Intensity generally does not include perceptual issues. Loudness
generally includes the internal perception of an audio signal, in
terms of how loud it is actually perceived. Loudness, especially
across audio with different frequency content and bandwidth,
generally does not track intensity very well.
[0015] FIG. 1 shows an exemplary system embodiment of the
invention. Various audio or audio-visual (A/V) source devices 10
may be connected via an IP networking system 40 to a set of
rendering devices 8. In the displayed environment, the audio source
devices 10 include a DVD player 12, a CD Player 14, a tuner 16, and
a personal computer (PC) Media Center 18. Other types of source
devices may also be included. The networking system 40 may include
any of multiple types of networks such as a Local Area Network
(LAN), Wide Area Network (WAN) or the Internet. Internet Protocol
(IP) networks may include IEEE 802.11(a,b,g), 10/100Base-T, and
HPNA. The networking system 40 may further include interconnected
components such as a DSL modem, switches, routers, coupling
devices, etc. Other configurations of the networking system 40 may
also include receivers, portable devices, cell phones, etc. The
rendering devices 8 may include multiple speakers 50a-50e. A
loudness control device 31 performs the system loudness equalizing
functions using a loudness control module 200.

### THINGS TO DO
A. Update the listing by replacing "klass" with "grade" everywhere and keeping every other line the same. Leave out the picture.
B. Go on with the passage on the networked audio loudness control system from the point where it stops.
The listing has no connection to the passage on audio loudness.

### RECORDS FOR THE TASK
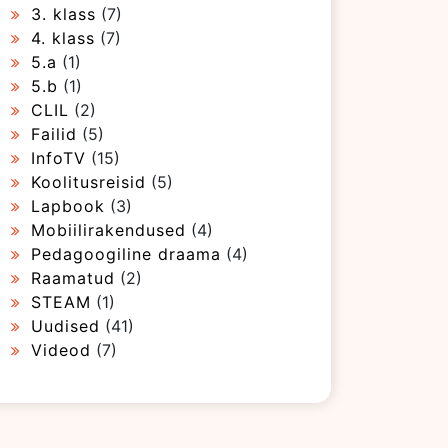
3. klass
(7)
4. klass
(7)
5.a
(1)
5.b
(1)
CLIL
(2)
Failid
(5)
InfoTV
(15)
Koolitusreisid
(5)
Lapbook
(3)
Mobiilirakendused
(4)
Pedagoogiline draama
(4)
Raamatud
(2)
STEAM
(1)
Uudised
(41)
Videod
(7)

### ANSWERS FOR EACH ITEM
A.
3. grade
(7)
4. grade
(7)
5.a
(1)
5.b
(1)
CLIL
(2)
Failid
(5)
InfoTV
(15)
Koolitusreisid
(5)
Lapbook
(3)
Mobiilirakendused
(4)
Pedagoogiline draama
(4)
Raamatud
(2)
STEAM
(1)
Uudised
(41)
Videod
(7)

B.
[0016] In the embodiment of the system shown in FIG. 1, the
loudness control device 31 includes a loudness control module 200.
In additional embodiments, the loudness control module 200 could
optionally be located in the Media Center PC 18 or other location.
The loudness control module 200 interacts with each of a plurality
of loudness control components 52a-52e attached to the speakers
50a-50e.
Loudness Control Components
[0017] FIG. 2 illustrates a loudness control module 200 for
calibrating the system of FIG. 1 from the loudness control device
31. The loudness control module 200 may be incorporated in a memory
of the loudness control device 31 such as the RAM or other memory
device. The loudness control module 200 may include input
processing tools 202, a perceptual loudness level-measuring module
204, a loudness level adjusting module 206, and an audio
compression module 208.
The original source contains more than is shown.